How Will the SCOTUS Order Affect International Travel?
Individuals who are in the U.S. and may be subject to the order should not travel internationally, if possible. Affected individuals who are outside of the U.S. should evaluate their potential eligibility to enter the U.S. under one of the exceptions or pursuant to a case-by-case national interest waiver. The situation is still fluid and it is uncertain how the EO and its exceptions will be implemented by the U.S. government and by international airlines.
Interestingly, Justice Clarence Thomas (joined by Justices Alito and Gorsuch) wrote an opinion concurring and dissenting in part with the SCOTUS order, arguing that the blocks on the implementation of the EO should have been lifted in their entirety, without exception. Part of the reasoning according to Justice Thomas was that the SCOTUS remedy would prove “unworkable” and that it would burden executive officials with the task of deciding whether individuals have a sufficient connection to a person or entity in the U.S., potentially resulting in a “flood of litigation.”
The uncertainty and current lack of more specific guidance could lead to delays and confusion for certain individuals attempting to enter the U.S. Individuals who may be affected by the EO should continue to monitor the developments and check with immigration counsel when in doubt.

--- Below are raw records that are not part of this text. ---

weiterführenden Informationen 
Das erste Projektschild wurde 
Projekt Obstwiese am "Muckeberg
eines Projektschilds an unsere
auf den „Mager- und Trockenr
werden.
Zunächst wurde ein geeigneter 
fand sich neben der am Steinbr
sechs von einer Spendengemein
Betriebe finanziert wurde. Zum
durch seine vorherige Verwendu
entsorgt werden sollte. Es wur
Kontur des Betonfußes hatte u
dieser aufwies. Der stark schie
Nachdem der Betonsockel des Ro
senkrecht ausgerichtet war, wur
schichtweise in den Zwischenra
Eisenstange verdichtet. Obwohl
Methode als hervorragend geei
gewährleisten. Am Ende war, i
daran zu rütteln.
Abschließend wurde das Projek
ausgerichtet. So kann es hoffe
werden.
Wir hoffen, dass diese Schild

Even individuals not directly affected by the EO could experience increased scrutiny, screening and delays when traveling internationally. Additionally, regardless of the EO, international travel for foreign nationals from any country is a complex matter and may require a fact-specific analysis to determine what documents are required to permit entry into the U.S. Therefore, individuals are encouraged to discuss international travel plans with experienced immigration counsel.